No the only posts he has ever made was this thread and he has not been back.
Tom


----------



## rrich (Jun 24, 2009)

I think that for comfort, I would select the original speed and then turn the feed wheels manually by hand. 

IIRC, the cutter RPM speed doesn't change only the feed rate when the speed changes.

Also, I have seen the 735 at school changed when the machine isn't running w/o damage. HOWEVER the 735 at school is a prototype machine and a gift from DeWalt.

YMMV


----------



## iART (May 26, 2013)

I received word from DeWalt on this today. Pasted below is their reply.

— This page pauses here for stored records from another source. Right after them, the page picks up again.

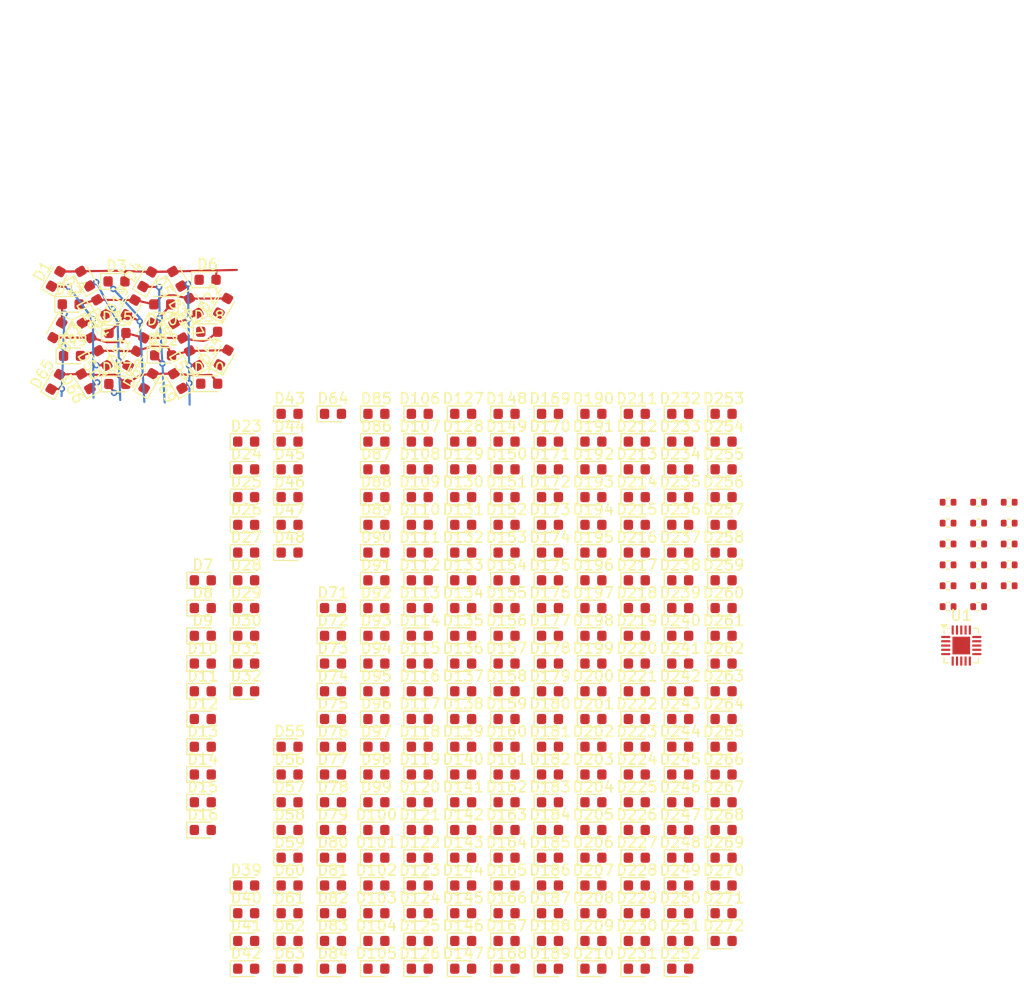
<source format=kicad_pcb>
(kicad_pcb
	(version 20241229)
	(generator "pcbnew")
	(generator_version "9.0")
	(general
		(thickness 1.6)
		(legacy_teardrops no)
	)
	(paper "A4")
	(layers
		(0 "F.Cu" signal)
		(2 "B.Cu" signal)
		(9 "F.Adhes" user "F.Adhesive")
		(11 "B.Adhes" user "B.Adhesive")
		(13 "F.Paste" user)
		(15 "B.Paste" user)
		(5 "F.SilkS" user "F.Silkscreen")
		(7 "B.SilkS" user "B.Silkscreen")
		(1 "F.Mask" user)
		(3 "B.Mask" user)
		(17 "Dwgs.User" user "User.Drawings")
		(19 "Cmts.User" user "User.Comments")
		(21 "Eco1.User" user "User.Eco1")
		(23 "Eco2.User" user "User.Eco2")
		(25 "Edge.Cuts" user)
		(27 "Margin" user)
		(31 "F.CrtYd" user "F.Courtyard")
		(29 "B.CrtYd" user "B.Courtyard")
		(35 "F.Fab" user)
		(33 "B.Fab" user)
		(39 "User.1" user)
		(41 "User.2" user)
		(43 "User.3" user)
		(45 "User.4" user)
	)
	(setup
		(pad_to_mask_clearance 0)
		(allow_soldermask_bridges_in_footprints no)
		(tenting front back)
		(pcbplotparams
			(layerselection 0x00000000_00000000_55555555_5755f5ff)
			(plot_on_all_layers_selection 0x00000000_00000000_00000000_00000000)
			(disableapertmacros no)
			(usegerberextensions no)
			(usegerberattributes yes)
			(usegerberadvancedattributes yes)
			(creategerberjobfile yes)
			(dashed_line_dash_ratio 12.000000)
			(dashed_line_gap_ratio 3.000000)
			(svgprecision 4)
			(plotframeref no)
			(mode 1)
			(useauxorigin no)
			(hpglpennumber 1)
			(hpglpenspeed 20)
			(hpglpendiameter 15.000000)
			(pdf_front_fp_property_popups yes)
			(pdf_back_fp_property_popups yes)
			(pdf_metadata yes)
			(pdf_single_document no)
			(dxfpolygonmode yes)
			(dxfimperialunits yes)
			(dxfusepcbnewfont yes)
			(psnegative no)
			(psa4output no)
			(plot_black_and_white yes)
			(sketchpadsonfab no)
			(plotpadnumbers no)
			(hidednponfab no)
			(sketchdnponfab yes)
			(crossoutdnponfab yes)
			(subtractmaskfromsilk no)
			(outputformat 1)
			(mirror no)
			(drillshape 1)
			(scaleselection 1)
			(outputdirectory "")
		)
	)
	(net 0 "")
	(net 1 "Net-(D1-A)")
	(net 2 "PA2")
	(net 3 "PD0")
	(net 4 "PC0")
	(net 5 "PC1")
	(net 6 "PC2")
	(net 7 "PC3")
	(net 8 "PC4")
	(net 9 "PC5")
	(net 10 "PC6")
	(net 11 "PC7")
	(net 12 "PD2")
	(net 13 "PD3")
	(net 14 "PD4")
	(net 15 "PD5")
	(net 16 "PD6")
	(net 17 "PD7")
	(net 18 "PA1")
	(net 19 "Net-(D17-A)")
	(net 20 "Net-(D33-A)")
	(net 21 "Net-(D49-A)")
	(net 22 "Net-(D65-A)")
	(net 23 "Net-(D81-A)")
	(net 24 "Net-(D100-A)")
	(net 25 "Net-(D113-A)")
	(net 26 "Net-(D129-A)")
	(net 27 "Net-(D145-A)")
	(net 28 "Net-(D161-A)")
	(net 29 "Net-(D177-A)")
	(net 30 "Net-(D193-A)")
	(net 31 "Net-(D209-A)")
	(net 32 "Net-(D225-A)")
	(net 33 "Net-(D241-A)")
	(net 34 "Net-(D257-A)")
	(net 35 "SWIO")
	(net 36 "+3.3V")
	(net 37 "GND")
	(footprint "LED_SMD:LED_0603_1608Metric" (layer "F.Cu") (at 88.5525 125.12))
	(footprint "LED_SMD:LED_0603_1608Metric" (layer "F.Cu") (at 84.5025 101.81))
	(footprint "LED_SMD:LED_0603_1608Metric" (layer "F.Cu") (at 125.0025 86.27))
	(footprint "LED_SMD:LED_0603_1608Metric" (layer "F.Cu") (at 129.0525 88.86))
	(footprint "LED_SMD:LED_0603_1608Metric" (layer "F.Cu") (at 112.8525 114.76))
	(footprint "LED_SMD:LED_0603_1608Metric" (layer "F.Cu") (at 80.4525 114.76))
	(footprint "LED_SMD:LED_0603_1608Metric" (layer "F.Cu") (at 129.0525 106.99))
	(footprint "LED_SMD:LED_0603_1608Metric" (layer "F.Cu") (at 108.8025 125.12))
	(footprint "LED_SMD:LED_0603_1608Metric" (layer "F.Cu") (at 108.8025 122.53))
	(footprint "LED_SMD:LED_0603_1608Metric" (layer "F.Cu") (at 120.9525 119.94))
	(footprint "LED_SMD:LED_0603_1608Metric" (layer "F.Cu") (at 108.8025 117.35))
	(footprint "LED_SMD:LED_0603_1608Metric" (layer "F.Cu") (at 129.0525 99.22))
	(footprint "LED_SMD:LED_0603_1608Metric" (layer "F.Cu") (at 100.7025 86.27))
	(footprint "LED_SMD:LED_0603_1608Metric" (layer "F.Cu") (at 116.9025 122.53))
	(footprint "cnhardware:R_0402_1005Metric_COMPACT" (layer "F.Cu") (at 152.85 93.24))
	(footprint "LED_SMD:LED_0603_1608Metric" (layer "F.Cu") (at 73.725 71.15 60))
	(footprint "LED_SMD:LED_0603_1608Metric" (layer "F.Cu") (at 104.7525 112.17))
	(footprint "LED_SMD:LED_0603_1608Metric" (layer "F.Cu") (at 88.5525 83.68))
	(footprint "LED_SMD:LED_0603_1608Metric" (layer "F.Cu") (at 78.175 73.325 -60))
	(footprint "LED_SMD:LED_0603_1608Metric" (layer "F.Cu") (at 112.8525 104.4))
	(footprint "LED_SMD:LED_0603_1608Metric" (layer "F.Cu") (at 112.8525 119.94))
	(footprint "LED_SMD:LED_0603_1608Metric" (layer "F.Cu") (at 80.4525 99.22))
	(footprint "LED_SMD:LED_0603_1608Metric" (layer "F.Cu") (at 108.8025 88.86))
	(footprint "LED_SMD:LED_0603_1608Metric" (layer "F.Cu") (at 116.9025 117.35))
	(footprint "LED_SMD:LED_0603_1608Metric" (layer "F.Cu") (at 82.4 75.825 60))
	(footprint "LED_SMD:LED_0603_1608Metric" (layer "F.Cu") (at 92.6025 112.17))
	(footprint "LED_SMD:LED_0603_1608Metric" (layer "F.Cu") (at 92.6025 127.71))
	(footprint "LED_SMD:LED_0603_1608Metric" (layer "F.Cu") (at 100.7025 83.68))
	(footprint "LED_SMD:LED_0603_1608Metric" (layer "F.Cu") (at 84.5025 130.3))
	(footprint "LED_SMD:LED_0603_1608Metric" (layer "F.Cu") (at 104.7525 83.68))
	(footprint "LED_SMD:LED_0603_1608Metric" (layer "F.Cu") (at 116.9025 96.63))
	(footprint "LED_SMD:LED_0603_1608Metric" (layer "F.Cu") (at 84.5025 88.86))
	(footprint "LED_SMD:LED_0603_1608Metric" (layer "F.Cu") (at 100.7025 125.12))
	(footprint "LED_SMD:LED_0603_1608Metric" (layer "F.Cu") (at 73.875 75.925 60))
	(footprint "LED_SMD:LED_0603_1608Metric" (layer "F.Cu") (at 84.5025 83.68))
	(footprint "LED_SMD:LED_0603_1608Metric" (layer "F.Cu") (at 100.7025 130.3))
	(footprint "cnhardware:R_0402_1005Metric_COMPACT" (layer "F.Cu") (at 155.7 93.24))
	(footprint "LED_SMD:LED_0603_1608Metric" (layer "F.Cu") (at 104.7525 109.58))
	(footprint "LED_SMD:LED_0603_1608Metric" (layer "F.Cu") (at 88.5525 122.53))
	(footprint "LED_SMD:LED_0603_1608Metric" (layer "F.Cu") (at 96.6525 106.99))
	(footprint "LED_SMD:LED_0603_1608Metric" (layer "F.Cu") (at 96.6525 101.81))
	(footprint "LED_SMD:LED_0603_1608Metric"
		(layer "F.Cu")
		(uuid "3031f3db-5824-4aa1-a342-22615d1a4f82")
		(at 100.7025 119.94)
		(descr "LED SMD 0603 (1608 Metric), square (rectangular) end terminal, IPC-7351 nominal, (Body size source: http://www.tortai-tech.com/upload/download/2011102023233369053.pdf), generated with kicad-footprint-generator")
		(tags "LED")
		(property "Reference" "D121"
			(at 0 -1.43 0)
			(layer "F.SilkS")
			(uuid "78d91d32-94b4-473c-a2a4-459c91783be3")
			(effects
				(font
					(size 1 1)
					(thickness 0.15)
				)
			)
		)
		(property "Value" "LED_45deg_Filled"
			(at 0 1.43 0)
			(layer "F.Fab")
			(uuid "9442886e-1917-4504-a720-b54ba549c1a9")
			(effects
				(font
					(size 1 1)
					(thickness 0.15)
				)
			)
		)
		(property "Datasheet" "~"
			(at 0 0 0)
			(layer "F.Fab")
			(hide yes)
			(uuid "5041c570-ffb2-4ee9-bc32-4259f1053e4d")
			(effects
				(fon
... [1215987 chars truncated]
</source>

*You can try to turn the unit back to the original speed setting, then turn the unit on and change the speeds, in some cases this fixes it. If it does not you would need to get your unit to one of the centers below for evaluation. *

edit
I was able to re-engage the speed control lever by manually turning the feed roller only a fraction.


----------



## Ends of the World (Jul 2, 2012)

When I had a DeWalt 735 and accidentally changed the speed without the unit on, that was exactly what I did to fix the issue, just turn the planer on and switch the speed again.


----------



## supernat14 (Apr 27, 2020)

I just ran into this issue and followed the suggestions of rolling the rollers. It slipped back in easily. Just UNPLUG, then move the switch to the center position, roll the unit upwards to access the rollers, and roll them by hand (watch the blades!), while attempting to move the switch from center to 1 or 2 position. If it doesn't pop right into position, move it back to center, roll the roller slightly, then try again. It was very simple and smooth (and quick), so thanks to those that offered the suggestions! FYI, I had turned the machine on with it just off center, and it drove the current up too high trying to engage I guess, and flipped the wall breaker. No damage though.


----------